Below are records to repeat exactly; do not include any pictures.

Start of Source data

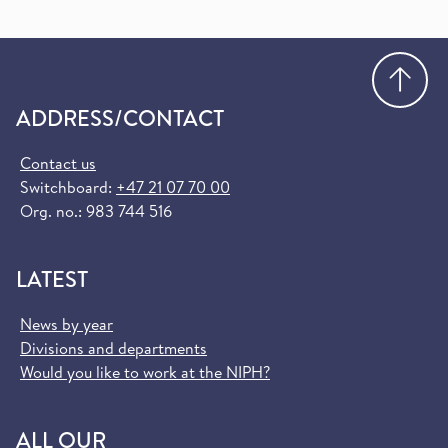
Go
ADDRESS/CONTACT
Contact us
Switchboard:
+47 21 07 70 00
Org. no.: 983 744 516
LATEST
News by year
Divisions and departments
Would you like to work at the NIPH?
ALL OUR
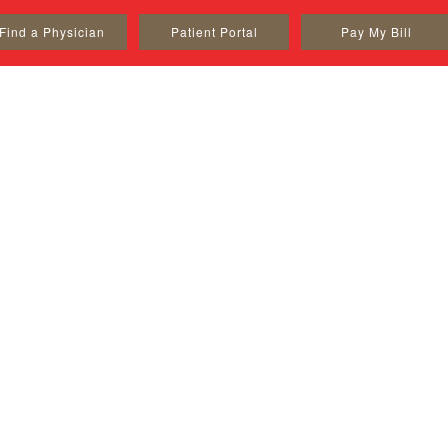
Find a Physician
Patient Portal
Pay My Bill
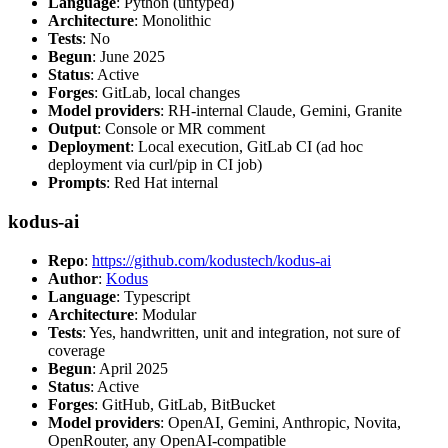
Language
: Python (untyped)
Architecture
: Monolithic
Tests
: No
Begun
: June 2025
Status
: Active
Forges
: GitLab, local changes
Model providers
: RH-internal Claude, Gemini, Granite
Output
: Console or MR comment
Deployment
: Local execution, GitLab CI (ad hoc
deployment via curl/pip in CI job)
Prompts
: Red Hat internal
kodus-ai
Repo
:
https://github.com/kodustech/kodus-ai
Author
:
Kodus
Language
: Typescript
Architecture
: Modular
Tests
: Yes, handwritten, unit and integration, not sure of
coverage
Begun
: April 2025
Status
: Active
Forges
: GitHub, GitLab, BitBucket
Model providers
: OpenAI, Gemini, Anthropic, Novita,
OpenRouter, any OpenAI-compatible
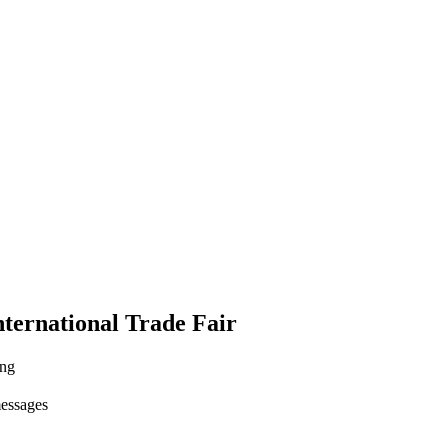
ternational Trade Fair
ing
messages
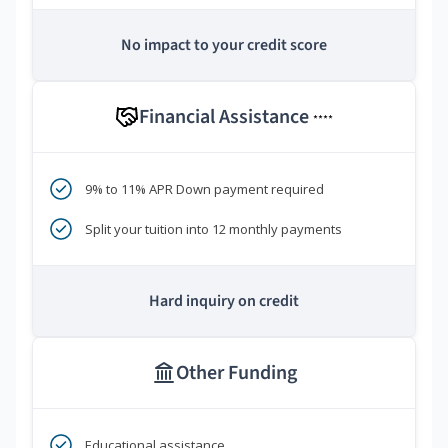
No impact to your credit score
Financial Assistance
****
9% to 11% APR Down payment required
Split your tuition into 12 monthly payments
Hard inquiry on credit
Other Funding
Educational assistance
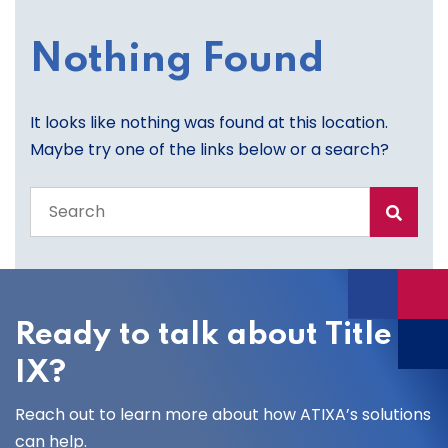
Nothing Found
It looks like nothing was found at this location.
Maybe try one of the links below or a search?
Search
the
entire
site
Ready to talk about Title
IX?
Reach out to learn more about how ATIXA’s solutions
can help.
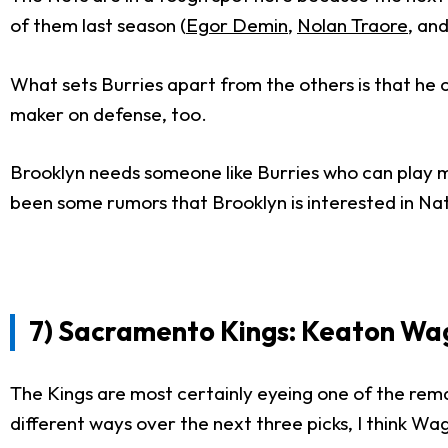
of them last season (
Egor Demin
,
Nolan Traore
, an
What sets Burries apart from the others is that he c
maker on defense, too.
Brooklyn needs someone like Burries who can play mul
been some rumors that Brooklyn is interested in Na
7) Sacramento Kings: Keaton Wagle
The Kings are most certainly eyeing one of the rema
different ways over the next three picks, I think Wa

End of Source data

Reply
Go
ADDRESS/CONTACT
Contact us
Switchboard:
+47 21 07 70 00
Org. no.: 983 744 516
LATEST
News by year
Divisions and departments
Would you like to work at the NIPH?
ALL OUR
Find a Physician
Patient Portal
Pay My Bill
Language
: Python (untyped)
Architecture
: Monolithic
Tests
: No
Begun
: June 2025
Status
: Active
Forges
: GitLab, local changes
Model providers
: RH-internal Claude, Gemini, Granite
Output
: Console or MR comment
Deployment
: Local execution, GitLab CI (ad hoc
deployment via curl/pip in CI job)
Prompts
: Red Hat internal
kodus-ai
Repo
:
https://github.com/kodustech/kodus-ai
Author
:
Kodus
Language
: Typescript
Architecture
: Modular
Tests
: Yes, handwritten, unit and integration, not sure of
coverage
Begun
: April 2025
Status
: Active
Forges
: GitHub, GitLab, BitBucket
Model providers
: OpenAI, Gemini, Anthropic, Novita,
OpenRouter, any OpenAI-compatible
ternational Trade Fair
ing
messages
No impact to your credit score
Financial Assistance
****
9% to 11% APR Down payment required
Split your tuition into 12 monthly payments
Hard inquiry on credit
Other Funding
Educational assistance
Nothing Found
It looks like nothing was found at this location.
Maybe try one of the links below or a search?
Search
the
entire
site
Ready to talk about Title
IX?
Reach out to learn more about how ATIXA’s solutions
can help.
of them last season (
Egor Demin
,
Nolan Traore
, an
What sets Burries apart from the others is that he c
maker on defense, too.
Brooklyn needs someone like Burries who can play mul
been some rumors that Brooklyn is interested in Na
7) Sacramento Kings: Keaton Wagle
The Kings are most certainly eyeing one of the rema
different ways over the next three picks, I think Wa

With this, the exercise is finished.